Estamos com medo e desanimados, mas isso não é tudo

Professor Jelson Oliveira

Estou angustiado e com medo. Muitos de nós estamos. Ao redor as notícias não são boas. Nós professores, estamos desprestigiados e ameaçados. Promovem a vigilância e acusam de doutrinadores precisamente aqueles que, como nós, têm a missão de inspirar o senso crítico e abrir mentes e corações para o conhecimento. Reinculcou-se, a marteladas de whatsApp, nas mentes dos mais ingênuos, a velha ideia de que há um abismo intransponível entre os intelectuais (ameaçadores e perigosos) e as pessoas comuns (gente do bem, que vive no mundo real). Gera-se na lógica do “negacionismo intelectual”, que inclui o filosófico e o científico e cuja raiz cotidiana é a recusa do papel do intelectual e do professor: as pessoas comuns, que nunca abriram um livro na vida, fazem faculdade por memes e passam a vomitar as suas opiniões agressivas, amparados na certeza que vem da crendice e do sentimento e não da evidência racional. Somos o produto da pós-verdade. O resultado é fanatismo e paranoia.

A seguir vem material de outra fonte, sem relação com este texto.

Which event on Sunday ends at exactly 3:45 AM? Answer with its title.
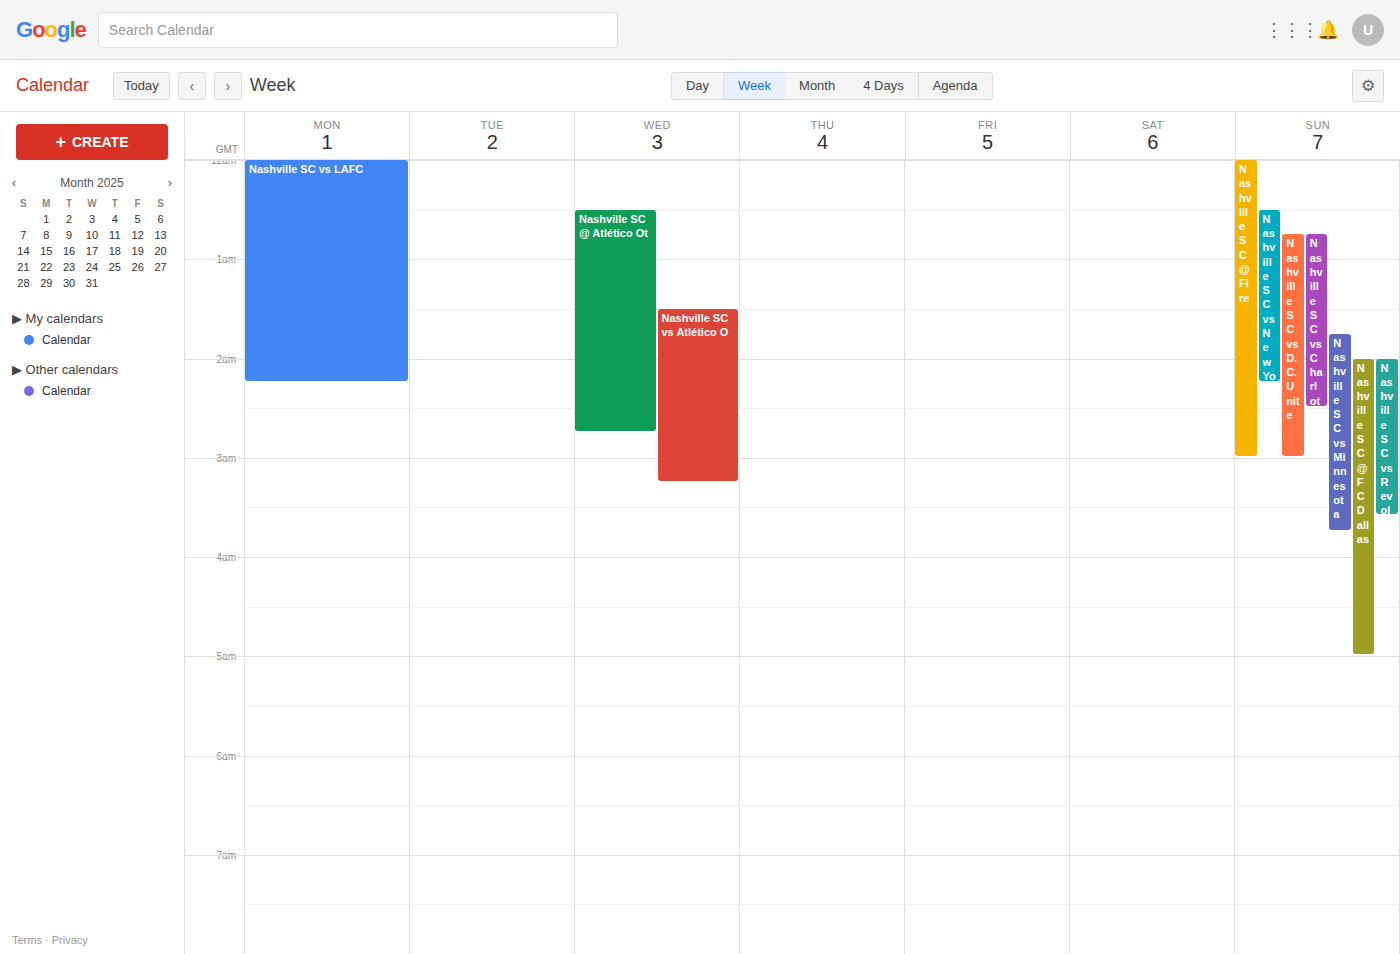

O clima se alastra. A sala de aula é um reflexo da decepção que se alastra aos quatro cantos. Meus alunos estão desanimados porque a educação vai mal e as perspectivas são as piores possíveis, incluindo privatização da Universidade, ensino a distância, desvalorização geral da carreira docente. Quem luta pelo meio ambiente está desanimado porque as estimativas do desmatamento da Amazônia e a exploração dos nossos recursos naturais nunca foram tão ruins. Assistimos, aturdidos, muitas de nossas causas, pelas quais lutamos ao longo de nossas vidas, sucumbir sob a botina dos ruralistas. Quem lutou pelos indígenas está esmorecido diante das propostas que cancelam demarcações e direitos conquistados a duras penas desde a Constituição de 1988. Quem lutou pela paz está infeliz com a pregação do ódio e não dorme à noite preocupado com a liberação irresponsável do porte de armas para um povo que não sabe manejar um título de eleitor. Quem acredita nos direitos humanos está recriminado e cabisbaixo, com medo da violência propagada pelos “garotos” que querem fechar o STF, com cowboys e milicos. Quem acreditou na verdade, desfalece em meio aos pacotes de memes e fake news que deságuam pelas redes sociais em enxurradas de ignorância e insensatez. Minhas amigas mulheres estão lendo, estupefatas, os recados do machismo e da misoginia que enchem as portas de banheiro das universidades em resposta aos incentivos propagados pelo pessoal que está chegando a Brasilia com pompa de ditadores, machos sentinelas da moral e dos costumes corroídos pelas traças da hipocrisia. Meus amigos gays estão sabendo dos perigos e tentam armar estratégias de sobrevivência em meio aos fedores da homofobia, apoiada nas mentiras do tal “kit” que nunca existiu e nas imbecilidades da cura gay que, certamente, será pauta central do absurdo Ministério da Família. Meus amigos negros, calejados pelo preconceito, temem o pior.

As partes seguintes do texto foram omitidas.